Shake your foundations
In the Barge Inn case, the tenant had invested money, time, and effort in a licensed premises, in reliance on a representation that a rent reduction would continue while the tenant’s business was affected by the prevailing economic circumstances.
Laffoy J determined that the equities in the case required the landlord to be restrained from withdrawing the rent abatement while the business continued to be adversely affected by prevailing economic circumstances in the same manner as when the abatement was granted.
The Barge Inn case should be viewed as a cautionary tale by both landlords and tenants. It illustrates how informal rent-abatement arrangements may give rise to significant uncertainty, both as to whether the parties’ legal obligations have been varied, and to what extent.
Such effects can last long after the representations on foot of which they arise, especially where they resulted in a significant change of position by the other party.
Tenants will take note of Laffoy J’s comments on the difficulty of determining how the doctrine applies in the various circumstances that arise and that, in the absence of a significant change of position, a concession made by way of a representation can be withdrawn by reasonable notice. These factors should encourage parties to formalise their arrangements.
Beating around the bush
Clear drafting is key to avoiding uncertainty in future. There are many ways a rent abatement can be structured, but there are some matters that any rent variation agreement should cover.
First, how the obligation to pay rent is being altered should be clearly described. How much will the tenant be obliged to pay? Is it to be a reduction in rent payable, writing-off of arrears, or a deferred due date for rent?
The duration of the arrangement, and the date for resumption of normal rent (or payment of deferred rent), should also be certain. Tying an abatement to economic conditions is best avoided, as the inherent uncertainty may lead to future disputes.
If a fixed date is set, another abatement can always be agreed if economic difficulties persist, but at least the parties will know where they stand.
Alternatively, restructuring the rent provision to link rent to tenant turnover or another performance metric can retain certainty, while allowing for a gradual uplift in rent as the tenant’s business recovers.

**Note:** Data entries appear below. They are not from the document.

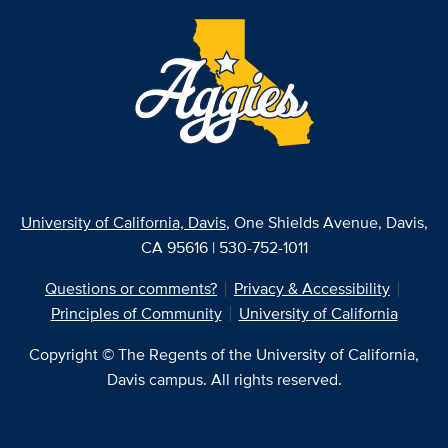
University of California, Davis
, One Shields Avenue, Davis,
CA 95616 | 530-752-1011
Questions or comments?
Privacy & Accessibility
Principles of Community
University of California
Copyright © The Regents of the University of California,
Davis campus. All rights reserved.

Any agreement lasting until the next rent-review date should cover how the agreement will affect the next rent review – will the next review happen as normal, or will the new arrangement take its place? If the latter, what about the review after that?

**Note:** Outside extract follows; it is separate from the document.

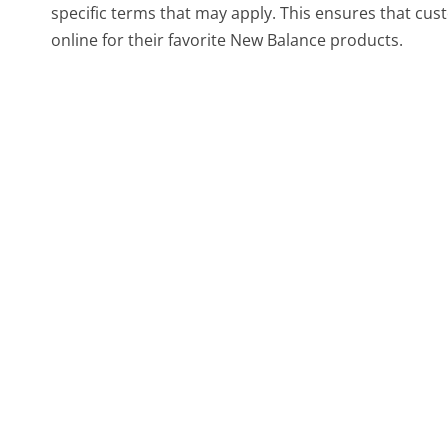
specific terms that may apply. This ensures that cu
online for their favorite New Balance products.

For older leases containing upwards-only review clauses, consideration should be given as to whether the upwards-only provision is tied to the amount set at the previous review or the amount payable immediately prior to the review date.

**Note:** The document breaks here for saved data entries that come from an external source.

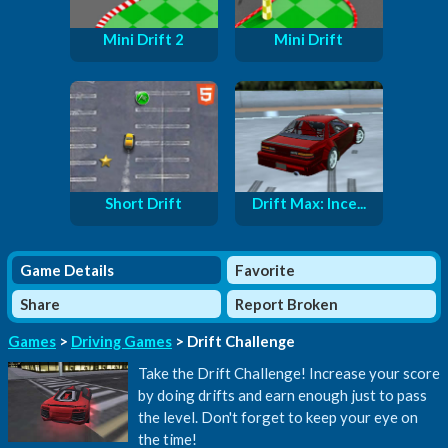
Mini Drift 2
Mini Drift
Short Drift
Drift Max: Ince...
Game Details
Favorite
Share
Report Broken
Games
>
Driving Games
> Drift Challenge
Take the Drift Challenge! Increase your score
by doing drifts and earn enough just to pass
the level. Don't forget to keep your eye on
the time!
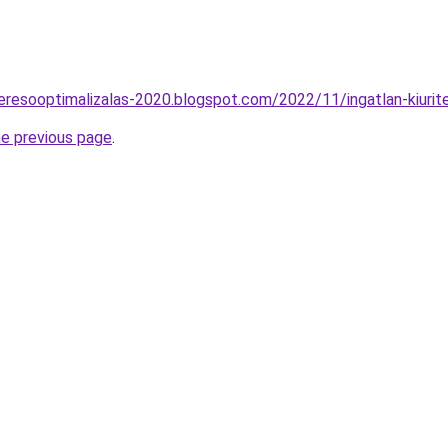
eresooptimalizalas-2020.blogspot.com/2022/11/ingatlan-kiurit
he previous page
.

If the latter, the landlord should consider ending the abatement shortly before the next review date to ensure a higher floor for the next rent review.
If the payment of rent or any other tenant obligation is guaranteed by a third party, the landlord should take care to ensure that any allowance given to the tenant will not prejudice the enforceability of the guarantee.
If the obligations of a tenant are varied without the consent of the guarantor, in a manner that could possibly be to the detriment of the guarantor, the guarantee will be discharged.
While a simple reduction in the amount of rent that the tenant has to pay is unlikely to discharge the guarantee, other changes, such as deferring the tenant’s liability, may release the guarantor, unless the guarantor consents to the change, either expressly or implicitly – for example, by his involvement in bringing about the variation (see Danske Bank v McFadden).
The most straightforward way to avoid this risk is to have the guarantor co-sign the written agreement or to expressly consent to the variation in writing.